Maryland Coach Gary Williams said he expects Morris to play Wednesday, when the 24th-ranked Terrapins (13-5, 2-3 Atlantic Coast Conference) travel to No. 21 North Carolina, where they have won three of their last four games.

However, Morris said that he still feels some pain in his ankle when he walks down steps or down a hill. He said he has not attempted to run or jump since being injured last Wednesday, when an opponent stepped on his foot late in a 73-51 victory over Wake Forest.

The Terrapins have today off and resume practice Monday, when Morris plans to test his ankle.

"Right now, I still have pain," Morris said. "I am getting a lot of treatment. Things are coming along."

Morris's absence was not a problem yesterday. Freshman Tahj Holden made his first career start for Maryland and had 12 points, 10 rebounds and 5 blocked shots. Guards Steve Blake and Juan Dixon also played well and Maryland made enough of its school-record 31 three-point attempts to defeat Clemson and climb into the middle of the pack in the ACC. Except for Duke (6-0 ACC), every team has at least two conference losses.

Depleted by injuries and departure of reserve Arturas Javtokas, the Tigers (6-12, 0-5) have lost six consecutive games, equaling their longest losing streak since 1984. Only six players who began the season on scholarship were available yesterday.

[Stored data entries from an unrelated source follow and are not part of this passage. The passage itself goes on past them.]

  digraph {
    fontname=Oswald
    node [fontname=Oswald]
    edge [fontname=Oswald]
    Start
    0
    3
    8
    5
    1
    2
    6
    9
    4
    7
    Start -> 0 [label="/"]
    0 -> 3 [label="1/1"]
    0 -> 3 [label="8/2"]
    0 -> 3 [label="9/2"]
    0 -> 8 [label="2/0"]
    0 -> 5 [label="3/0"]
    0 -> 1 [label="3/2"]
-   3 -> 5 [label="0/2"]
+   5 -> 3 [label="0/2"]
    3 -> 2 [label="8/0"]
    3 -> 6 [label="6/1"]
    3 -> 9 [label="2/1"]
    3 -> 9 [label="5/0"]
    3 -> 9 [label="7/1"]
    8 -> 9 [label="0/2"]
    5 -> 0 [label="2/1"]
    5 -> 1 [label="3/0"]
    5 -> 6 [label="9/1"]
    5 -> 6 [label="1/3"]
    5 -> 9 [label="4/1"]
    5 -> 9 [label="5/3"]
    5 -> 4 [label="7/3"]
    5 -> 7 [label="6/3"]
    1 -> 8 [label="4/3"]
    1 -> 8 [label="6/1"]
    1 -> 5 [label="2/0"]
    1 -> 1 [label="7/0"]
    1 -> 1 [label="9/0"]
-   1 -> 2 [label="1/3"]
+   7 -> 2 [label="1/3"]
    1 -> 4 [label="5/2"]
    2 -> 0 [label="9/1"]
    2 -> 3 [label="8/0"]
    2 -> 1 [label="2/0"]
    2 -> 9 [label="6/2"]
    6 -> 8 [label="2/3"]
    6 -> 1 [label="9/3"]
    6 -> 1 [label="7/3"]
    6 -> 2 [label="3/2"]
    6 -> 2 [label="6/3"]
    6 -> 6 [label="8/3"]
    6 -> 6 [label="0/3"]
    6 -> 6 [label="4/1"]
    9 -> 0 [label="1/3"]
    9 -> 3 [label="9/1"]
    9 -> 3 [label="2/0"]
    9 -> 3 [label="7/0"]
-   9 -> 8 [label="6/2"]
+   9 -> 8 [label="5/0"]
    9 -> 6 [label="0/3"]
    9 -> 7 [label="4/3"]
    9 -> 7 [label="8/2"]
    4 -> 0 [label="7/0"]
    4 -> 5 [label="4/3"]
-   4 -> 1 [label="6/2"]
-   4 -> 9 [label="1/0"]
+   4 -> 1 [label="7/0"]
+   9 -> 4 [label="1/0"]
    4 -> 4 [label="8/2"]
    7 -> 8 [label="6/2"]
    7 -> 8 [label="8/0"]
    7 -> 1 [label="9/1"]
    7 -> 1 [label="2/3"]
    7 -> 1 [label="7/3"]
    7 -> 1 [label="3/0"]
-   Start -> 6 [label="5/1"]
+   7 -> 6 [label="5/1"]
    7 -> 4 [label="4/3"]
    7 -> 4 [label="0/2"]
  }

"They made a couple shots, but we never felt threatened," Williams said. "We had control."

Maryland gained control early. After Clemson scored the game's first basket, Maryland scored 10 consecutive points and pulled away late in the first half. A three-pointer by Dixon gave the Terrapins a 31-17 lead. Later, center Lonny Baxter converted a three-point play and a putback to push the lead to 38-19.

Clemson pulled to 52-41 with eight minutes remaining, but the Terrapins quickly responded. A steal and layup by Blake and a three-pointer by forward Danny Miller helped pad the lead to 61-41.

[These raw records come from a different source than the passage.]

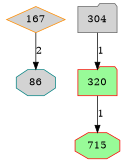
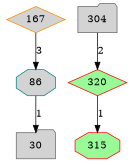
  digraph {
    node [color=gray40 fillcolor=lightgrey shape=diamond style=filled]
    167 [color=darkorange]
    n2 [color=teal label=86 shape=octagon]
+   30 [shape=folder]
    304 [shape=folder]
-   320 [color=red fillcolor=palegreen shape=folder]
-   315 [color=red fillcolor=palegreen shape=octagon label=715]
-   167 -> n2 [label=2]
-   304 -> 320 [label=1]
+   320 [color=red fillcolor=palegreen]
+   315 [color=red fillcolor=palegreen shape=octagon]
+   167 -> n2 [label=3]
+   n2 -> 30 [label=1]
+   304 -> 320 [label=2]
    320 -> 315 [label=1]
  }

Dixon made 4 of 7 three-point attempts and finished with a game-high 18 points. As a team, the Terrapins made a season-high 10 three-pointers as Clemson played either a zone defense and a box-and-one defense, consistently leaving outside shooters open. Miller, who had never taken more than nine shots in a game, was 3 of 13 from three-point range.

Blake had 10 points and seven assists, with just two turnovers. He also helped limit Clemson's Will Solomon to 14 points on 4-of-14 shooting. Solomon entered as the ACC's leading scorer at 21.6 points per game. Solomon also had six turnovers.

"This is a big win," said Dixon, who also had nine rebounds. "Without Terence, our leader, everybody's all-American, we showed a lot of people we can win without him."

The Terrapins got an offensive boost from Holden. In his first significant action this season, he had 17 points and six rebounds against Wake Forest Wednesday. He followed that performance by making 4 of 6 shots and shooting a game-high seven free throws yesterday. However, he played only nine minutes in the second half because Williams thought he was tired.

"Obviously when he was in there, he did a great job for us," Williams said. "That is new for him, playing for that much time. He has not had to do that. Game conditions are different than practices. You get tired quicker in games. It takes a long time to get into shape for games."

Terrapins Notes: Although Duke is unbeaten in the ACC, Miller said the Terrapins can win the regular season title.

"I don't think it is a race for second," Miller said. "Duke is going to get their losses."